Listen to this article

[Editor’s Note: Justin Menno has a PhD in moral theology from the University of Dayton and is currently an instructor of theology at Catholic Central High School in Grand Rapids, Michigan. He writes about issues pertaining to law and Catholic moral theology, and he is especially focused on how the legal treatment of the dead informs the moral and legal recognition of the living. He spoke to Charles Camosy.]

Camosy: We were recently at a conference together where you presented on what the history of the civil rights struggle can teach us about the prudential use of law – especially when it comes to prenatal justice. Can you say more about this? Particularly in light of the major Dobbs Supreme Court case coming up?

Menno: I think the history of the civil rights struggle can teach us a lot about the prudential use of law. And I think that NAACP’s decades-long campaign against the legal regime of Plessy is an excellent case in point. The NAACP did not try to outflank this regime through overly clever legal maneuvers. And nor did they try to overcome it with a single direct blow. Instead, through a series of court cases, the NAACP exploited internal tensions with the text of Plessy to weaken the constitutional plausibility of Plessy. In short, the NAACP used Plessy to undermine Plessy.

In light of reading some of the briefs in the upcoming Dobbs case, it seems pretty clear that many pro-life legal organizations are attempting to do something similar with Roe and Casey. That is, it seems pretty clear that they are attempting to exploit internal tensions within the texts of Roe and Casey to weaken the constitutional plausibility of each.

To be clear, the upcoming Dobbs case is not a direct challenge to the constitutional merits of Roe and Casey, at least on the surface. The case is supposed to consider the specific question of whether all bans on pre-viability abortions are unconstitutional. Thus, it is a challenge to the scope of Roe and Casey, and especially to the controlling plurality opinion of Casey. Nonetheless, just as the NAACP’s test of Plessy’s scope implicated questions about Plessy’s constitutional merits, the same dynamic seems to be in play in the upcoming Dobbs case in reference to Roe and Casey.

In the period of Jim Crowism – or the period under the Plessy legal regime – did Catholics – or Catholic moral theologians – endorse a particular legal strategy? 

The short answer is no. On the whole, in the effort to challenge legalized segregation, Catholic commentators did not spend a lot of time debating whether to use incrementalist approaches or direct confrontation approaches.

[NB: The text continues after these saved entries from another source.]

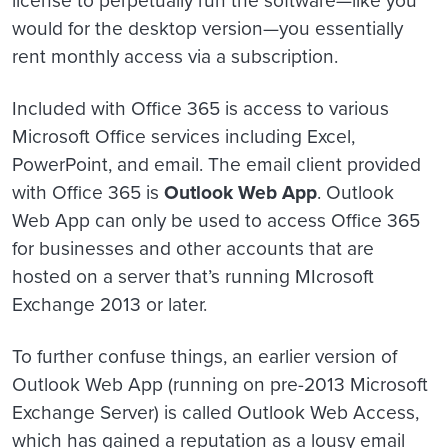
would for the desktop version—you essentially
rent monthly access via a subscription.
Included with Office 365 is access to various
Microsoft Office services including Excel,
PowerPoint, and email. The email client provided
with Office 365 is
Outlook Web App
. Outlook
Web App can only be used to access Office 365
for businesses and other accounts that are
hosted on a server that’s running MIcrosoft
Exchange 2013 or later.
To further confuse things, an earlier version of
Outlook Web App (running on pre-2013 Microsoft
Exchange Server) is called Outlook Web Access,
which has gained a reputation as a lousy email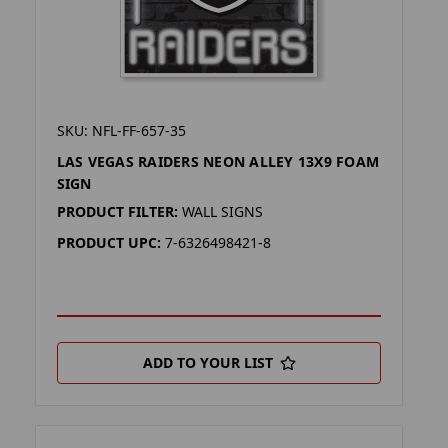
SKU: NFL-FF-657-35
LAS VEGAS RAIDERS NEON ALLEY 13X9 FOAM
SIGN
PRODUCT FILTER:
WALL SIGNS
PRODUCT UPC:
7-6326498421-8
ADD TO YOUR LIST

But it is very apparent that they applauded any and all legal victories, no matter how big or small, that weakened Plessy.

For example, the editors at the Interracial Review, a Jesuit-run journal, reported on almost every Supreme Court case that challenged the legal regime of Plessy from the Gaines decision in 1938 through the historic victory in Brown in 1954. And it is apparent from their coverage that they endorsed legal challenges to this regime as a right and necessary remedy to the grave injustice of segregation.

Were there any theologians that argued that Catholics, in the effort to combat segregation, should refrain from efforts to overturn or even weaken Plessy? 

It is difficult to find any. Some Catholic commentators worried about the social effects of laws aimed at combating segregation. Specifically, some worried about whether and to what degree laws against segregation would be resisted through legal loopholes or refractory attitudes or active hostility.

But I can’t find any Catholic commentator or moral theologian who categorically stated that it was prudent for Catholics to refrain from legal efforts to combat segregation.

So, what did these theologians think about social policy and legal remedies to segregation? 

In brief, they thought they should be intertwined. And the historical record is pretty clear on this point.

To return to the Interracial Review, the editors and authors of this journal certainly championed legal challenges to the Plessy regime. But so too did they champion social policy challenges to this regime in areas like education, employment, housing, transport, and public accommodations just to name a few. To cite but one example, in the effort to prevent racial discrimination in defense contracting and federal employment, the editors campaigned at length for the establishment of Roosevelt’s Federal Employment Practices Committee (FEPC).

Were there any legal policies or fights that they emphasized? 

Yes, of all the legal policies that they focused on, the editors of the Interracial Review most strongly emphasized the need for federal anti-lynching legislation. In fact, it was, far and away, the most frequently raised subject in editorials throughout the 1930s and 1940s. In support, the editors drew on a range of arguments from the Catholic moral tradition, American constitutional jurisprudence, and then emergent human rights discourse. And they matched these arguments with a similarly sharpened rhetoric.

In the effort to fight the grave social injustices of segregation, the editors thus made clear that legal remedies were not just right and necessary for areas offensive to human dignity and flourishing, but especially so for those hostile to human life.

What are some lessons for the current pro-life movement or new prolife movement ahead? 

That law and social policy must be intertwined. I know that some think these two areas can be delinked. And some even think that should be delinked on the grounds of expedient political strategy. But I don’t find either position persuasive. If anything, the historical witness of Catholic commentators like those at the Interracial Review seem to provide compelling warrants for the rightness of advancing justice for all through law and social policy.